Diagnosed with Meningioma

Actually it’s a PPO but I’m sure it’s the doctor. He charges the same amount no matter who I see I’m not going back I’m done with him. I want someone that specializes in this.

rh61: It sounds to me like your insurance is an HMO. You're more apt to be seen by nurse practitioners rather than the doctor. That would also explain why you were told to wait a year before getting your repeat scan instead of 6 months. You/we need to be very proactive in advocating for the best healthcare available to us.

I’m reading from the report It says left frontal subcentimeter extra axial.
I have ask repeated where exactly it is and the answer is ask the neurologist but he won’t see the patients only get to see nurse practitioners.

dchrzano: .6 centimeter falcine meningioma NOT 6 centimeters (typo error)

The one I had removed, I was told 1/16th of an inch from my optic nerve was, "dural based lesion along the left middle cranial fossa abutting the left cavernous sinus and left foramen rotundum." Whatever that means. I just know 2 neuro doctors told me not operable given the location but it was removed successfully. MRI follow ups show still not there. BUT, I am doing active surveillance on an .8 centimeter "enhancing lesion (meningioma) along the left aspect of the posterior superior sagittal sinus without evidence of superior sagittal sinus invasion." A follow up scan calls it out as "left posterior parasagittal." I also have a 6 centimeter one called out as "small right posterior falcine meningioma." They have not grown in the past year and I've already been told that if they do I would have radiation and not another craniotomy. So to answer your question, I think mine is also parasagittal but not invaded the superior sagittal sinus, and I sure hope it never does.

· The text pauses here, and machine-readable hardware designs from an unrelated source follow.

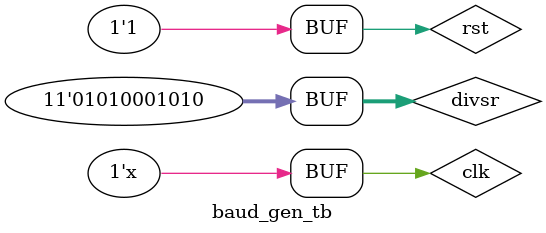
<source format=v>
module baud_gen_tb;
  reg clk;
  reg rst;
  reg [10:0]divsr;
  wire tick;
  baud_gen gen(clk,rst,divsr,tick);
  initial
  begin
    clk=0;
    divsr=11'd650;
    rst=0;
    #2
    rst=1;
    end
  always
  begin
    #1
    clk<=~clk;
  end
endmodule

</source>
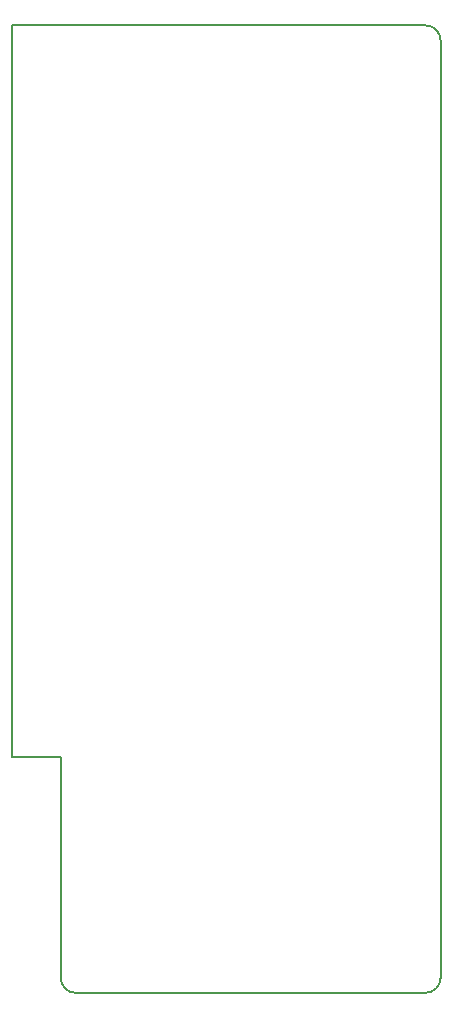
<source format=gm1>
%TF.GenerationSoftware,KiCad,Pcbnew,5.1.12-84ad8e8a86~92~ubuntu20.04.1*%
%TF.CreationDate,2021-12-12T16:01:27+01:00*%
%TF.ProjectId,C64 Joystick Switcher,43363420-4a6f-4797-9374-69636b205377,rev?*%
%TF.SameCoordinates,PX5b1e2c0PY21e9a40*%
%TF.FileFunction,Profile,NP*%
%FSLAX46Y46*%
G04 Gerber Fmt 4.6, Leading zero omitted, Abs format (unit mm)*
G04 Created by KiCad (PCBNEW 5.1.12-84ad8e8a86~92~ubuntu20.04.1) date 2021-12-12 16:01:27*
%MOMM*%
%LPD*%
G01*
G04 APERTURE LIST*
%TA.AperFunction,Profile*%
%ADD10C,0.150000*%
%TD*%
G04 APERTURE END LIST*
D10*
X36313000Y-1270000D02*
X36313000Y-80645000D01*
X4151000Y-80645000D02*
X4151000Y-61976000D01*
X4151000Y-80645000D02*
G75*
G03*
X5421000Y-81915000I1270000J0D01*
G01*
X35043000Y-81915000D02*
G75*
G03*
X36313000Y-80645000I0J1270000D01*
G01*
X36313000Y-1270000D02*
G75*
G03*
X35043000Y0I-1270000J0D01*
G01*
X5421000Y-81915000D02*
X35043000Y-81915000D01*
X35043000Y0D02*
X0Y0D01*
X0Y-61976000D02*
X0Y0D01*
X4151000Y-61976000D02*
X0Y-61976000D01*
M02*

</source>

Where was yours located? Mine is l parasagittal near sss.

Yes, rh61. Please see a neurosurgeon. A neurologist told me my meningioma was inoperable. I saw a radiation oncologist who told me the same thing. Then I saw a neurosurgeon at UCSF and he said, "No problem, I do one or two a week in the same location." That second opinion from a neurosurgeon is paramount.

Thank you !
Did you have pain from the meningioma ?
Did you have any side effects from Gamma Knife afterwards?
I have pain on the top of my head. Pain pills work most of the time but the meds make it where I can’t function like I need to.
I am currently looking for someone to give me a second opinion.
I will probably need to find someone outside of Oklahoma.

Hi. By mistake through an X-ray for another issue it was discovered that I had a Meningioma (apparently it showed up on an X-ray in 2006, but, no one told me) that was in 2021. My surgeon watched it, and I had Gamma Knife at 6mm. He didn’t want it to get any bigger. I would suggest a second opinion. I had the Gamma Knife (Univ. of Pa) in March, 2024. Good luck.

I didn’t think it was.
Thank you for responding. I haven’t even seen the neurologist but twice, it’s always one of the Nurse Practitioners. I’m looking for a new one now. I will take your advice and find a neurosurgeon.